2013 – The Foundation That Just Keeps Giving

2013 – The Foundation That Just Keeps Giving

Announcement Date: September 16, 2013

The following story was published on Thomson ONE:

http://www.wsj.com/articles/SB10001424127887324665604579077812982312626

 

DONOR OF THE DAY

The Foundation That Just Keeps Giving

Alan Feldman Carries Out a Family Legacy Working with the Jack Martin Fund

By MELANIE GRAYCE WEST Sept. 16, 2013 9:06 p.m. ET

Alan Feldman is carrying forward his family’s charitable legacy, but with the help of many others.

Mr. Feldman, 72 years old, is the president of the Jack Martin Fund, a fundraising group for Mount Sinai Medical Center. He is the nephew of the late Jack Martin, who died of polio of the throat some 60 years ago. Mr. Feldman’s parents, Gus and Vita Feldman, started the fund to memorialize Mrs. Feldman’s brother.

This month, the fund made a grant of $1.5 million toward the renovation of the Jack Martin Division of Pediatric Hematology and Oncology unit at Mount Sinai. It brings the fund’s total giving to the unit to $6 million, and its total contribution to Mount Sinai to $30 million.

The fund’s original purpose was to support a respiratory center at the hospital, where Jack was treated. But over the years, and as the threat of polio waned, the fund moved its focus to an outpatient clinic for people with HIV and AIDS, which is still in operation.

The fund has also supported a diabetes clinic for children, medical research and education, the renovation of a blood bank, a clinic for the detection of cervical cancer and student scholarships. The fund is now primarily focused on pediatric cancer.

As the garment industry moved out of the city, the fund began attracting fresh donors. Mr. Feldman got involved in the charity and took over some 20 years ago. He phased out the organization’s annual gala dinner in favor of a golf tournament—which this year raised around $275,000—and he and others recruited new donors from the financial services industry.

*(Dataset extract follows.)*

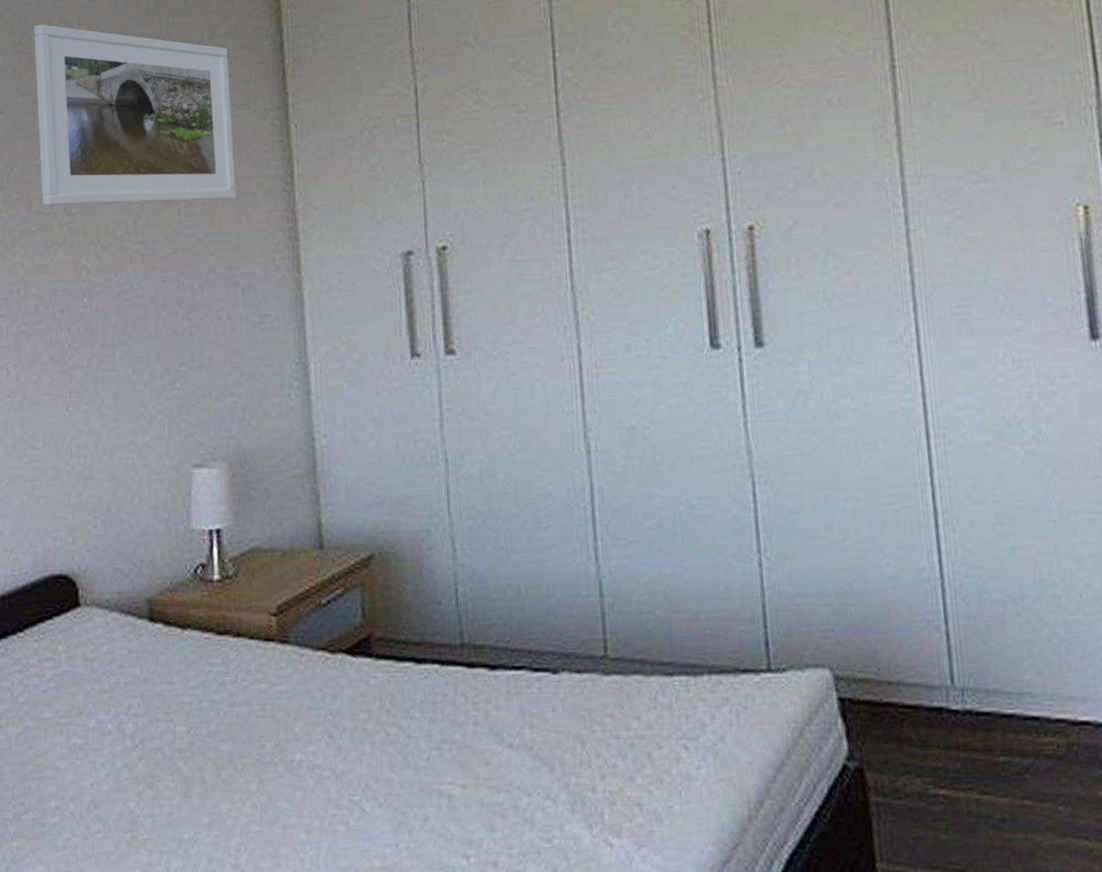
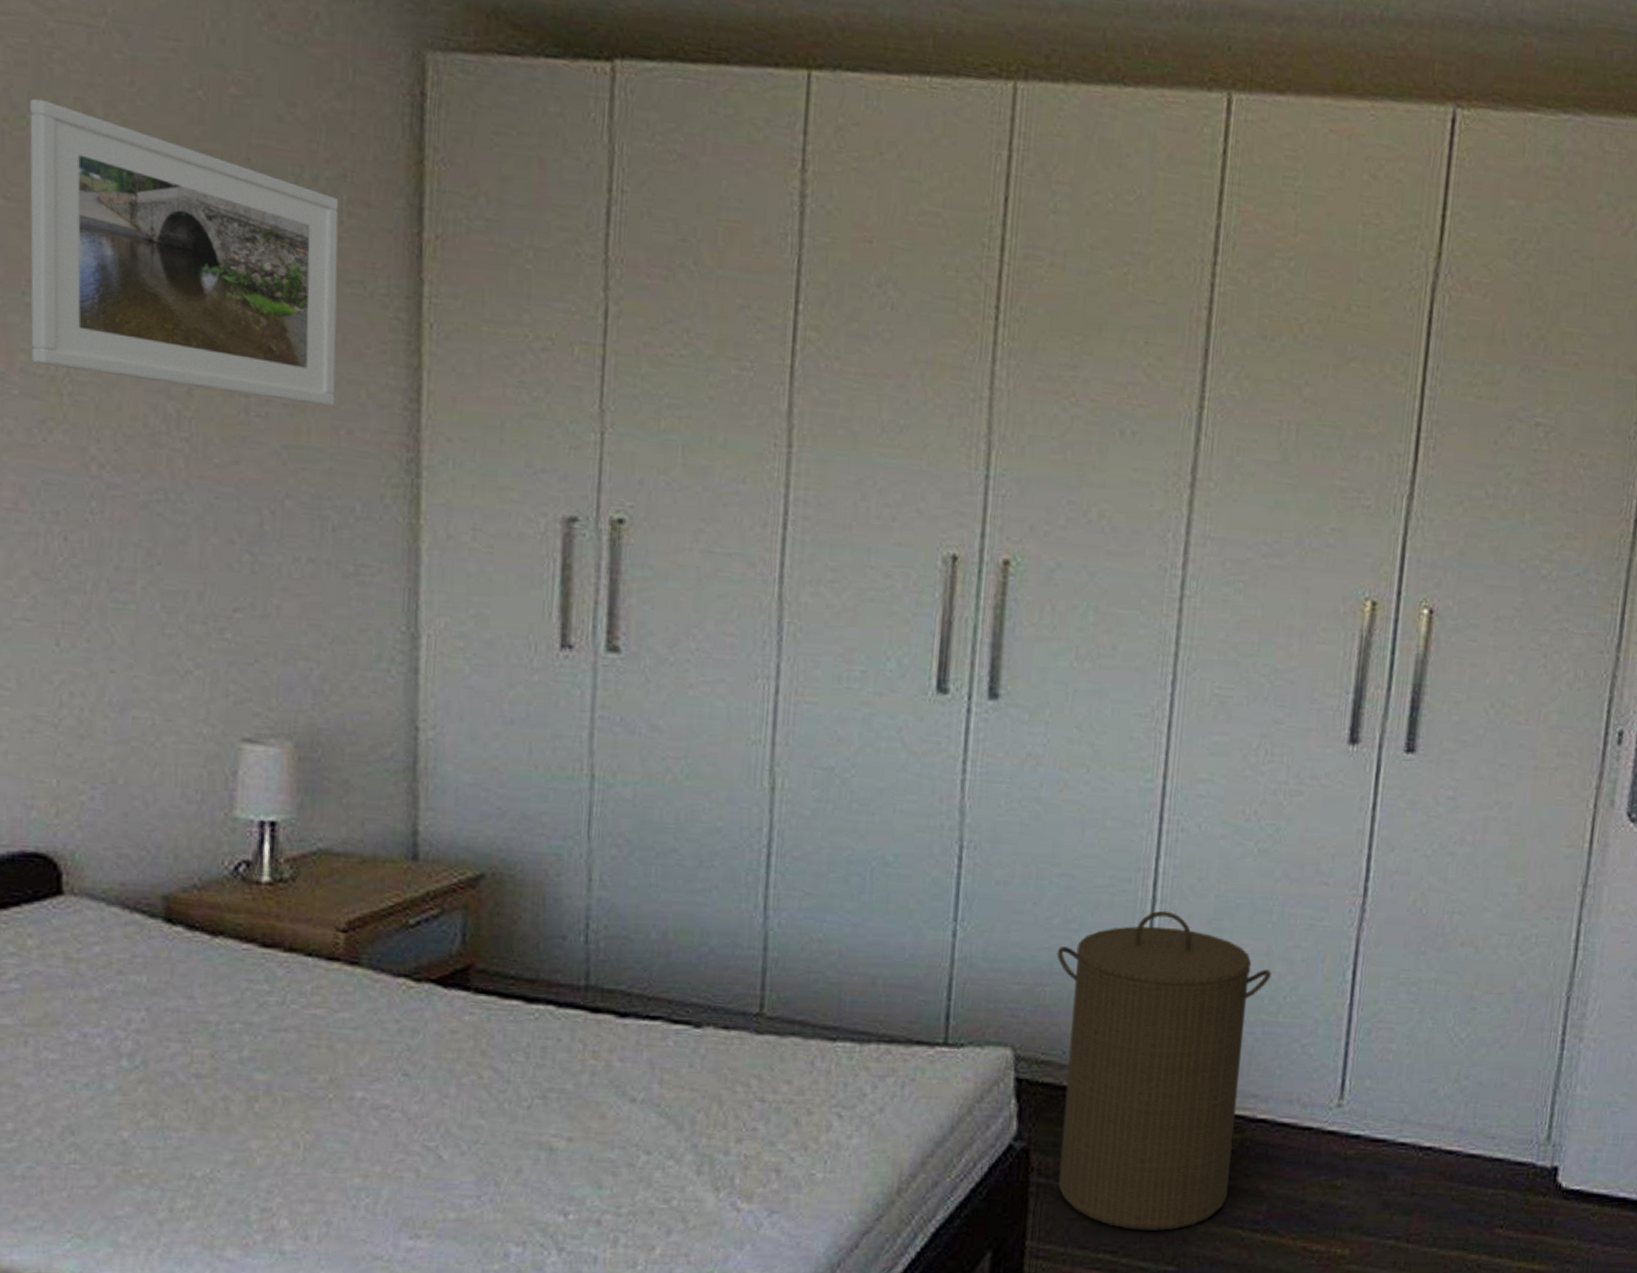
laundry hamper: none [855,521,1066,846] -> present [1056,910,1271,1231]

Mr. Feldman admits it’s a challenge to keep the fund going, but it has been operating so long “it’s a shame to stop.” A new generation of younger donors—a fourth generation—is now bolstering the fund. The organization’s board includes more than 20 people and Mr. Feldman runs all operations out of his office. There are no paid employees and no corporate sponsors; every dollar raised goes directly to Mount Sinai.

Mr. Feldman, a senior vice president in wealth management at UBS, says that the fund’s twists and turns in funding follow the needs of the hospital and the interests of the donors, which now extend well beyond the family and its original base of supporters from the garment district. (Mr. Feldman’s father was a dress manufacturer.)

Though the Jack Martin Fund has grown well beyond Mr. Feldman’s family, there is still a connection to the past.

“I was brought up in a family that was charitable,” explains Mr. Feldman. “Putting time and energy into this, to me, was a way of life…. Not being involved would have been more difficult. This is the way I was brought up.”